Texto fornecido →
::::::::::

Desempregada, Antonia Joyce Venancio
via despencar gradativamente seu padrão de vida. Logo
no primeiro mês cortou a assinatura de uma revista e
deixou de ir ao cinema -"um dos meus prazeres prediletos".
Parou de ir a restaurantes e desistiu do plano de saúde.
Resistiu o quanto pôde, mas cedeu: nada lhe doeu mais
do que ter de deixar a faculdade de psicologia. "Isso
para mim era o fim da linha." Quase não tinha
mais nada para reduzir em seu orçamento quando foi
salva por uma brincadeira de infância e acabou virando
empresária.
Negra, de olhos castanhos ("a cor dos olhos é
herança de meu avô que veio do Egito"),
Antonia cresceu com uma avó que lhe fazia, com meias
velhas, bonecas negras. As primas e primos, além de
alguns amigos negros, seduziam-se pela destreza daquela habilidosa
avó, com suas originais bonecas. "As bonecas faziam
um sucesso danado."
A boneca virou, na família, mais um detalhe para discutir
preconceito racial. "Só havia bonecas brancas,
quase sempre loiras." A própria Antonia sentiu,
diversas vezes, o peso da cor. Certa vez, a professora pediu
que os alunos trouxessem recorte de jornal ligado à
profissão que gostariam de seguir. Antonia levou uma
propaganda com a foto de uma aeromoça. Seja por preconceito,
seja por sentir que a menina estava fantasiando um futuro
impossível, a professora deu-lhe, ali mesmo na classe,
a foto de uma mulher negra para incluir em seu trabalho. Era
a foto de uma empregada doméstica. "Nunca mais
me esqueci daquilo; era como se uma negra só pudesse
ser empregada doméstica."

::::::::::

Dados fornecidos →
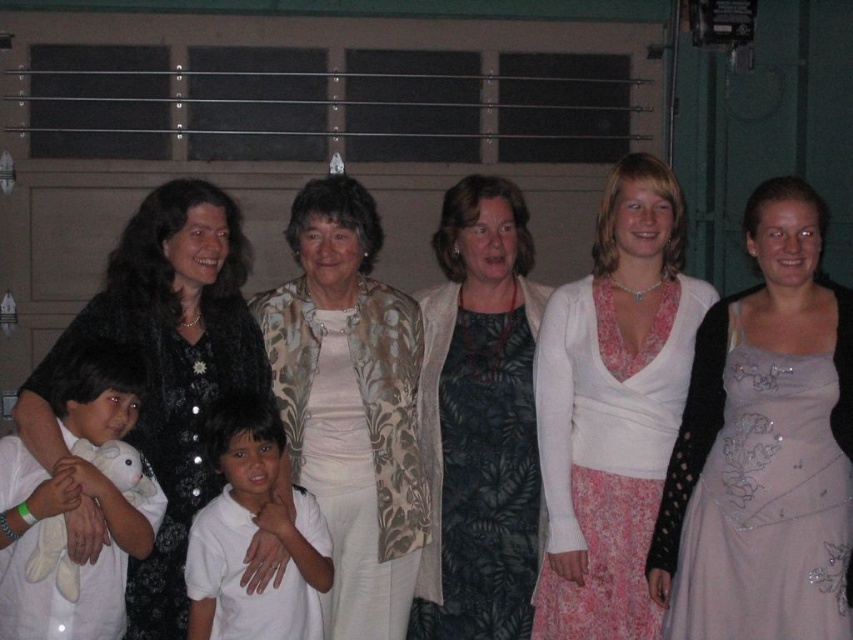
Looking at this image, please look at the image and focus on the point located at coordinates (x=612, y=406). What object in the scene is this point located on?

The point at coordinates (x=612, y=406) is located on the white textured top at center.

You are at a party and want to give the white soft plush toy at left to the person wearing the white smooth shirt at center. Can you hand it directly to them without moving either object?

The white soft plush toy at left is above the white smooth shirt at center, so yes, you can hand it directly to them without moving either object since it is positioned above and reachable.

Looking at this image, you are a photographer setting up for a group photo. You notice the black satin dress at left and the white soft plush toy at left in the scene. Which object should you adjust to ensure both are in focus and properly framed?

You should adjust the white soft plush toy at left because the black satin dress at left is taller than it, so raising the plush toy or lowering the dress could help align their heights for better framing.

::::::::::

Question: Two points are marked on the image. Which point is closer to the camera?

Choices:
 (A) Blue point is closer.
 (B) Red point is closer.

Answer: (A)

::::::::::

Suas tarefas →
[A] Responda com base no texto sobre Antonia Joyce Venancio:
(i) Que curso Antonia teve de largar?
(ii) Com que material a avó fazia as bonecas?
(iii) Que foto Antonia levou para o trabalho da escola?
[B] Retome o texto sobre Antonia Joyce Venancio logo depois da última frase e escreva a continuação.

Suas respostas →
[A]
(i) Psicologia.
(ii) Com meias velhas.
(iii) Uma propaganda com a foto de uma aeromoça.

[B]
Acuada há mais de 12 meses pelo desemprego, inspirou-se
na avó e chamou a família para ajudá-la
a criar bonecas negras, quem sabe ganharia algum dinheiro.
"Ia para tudo quanto era canto vendendo meu produto."
Com o pouco que juntou, resolveu fazer uma aposta: abriu,
há quatros meses, uma loja numa garagem de menos de
15 m2.
Lentamente foi chegando a clientela, na onda do politicamente
correto e, mais que isso, do crescimento da classe média
negra. Na semana passada, foi surpreendida por uma entidade
de educação empresarial que lhe ofereceu ajuda
para dar escala às bonecas. Por fim, ligaram para ela
sugerindo "franchising", palavra que, até
então, tinha ouvido várias vezes, mas não
sabia o significado exato. Sabe agora que significa mais dinheiro,
para seus negócios e especialmente para voltar à
faculdade. "Fui salva por uma brincadeira."
Coluna originalmente publicada na
Folha de S.Paulo, na editoria Cotidiano.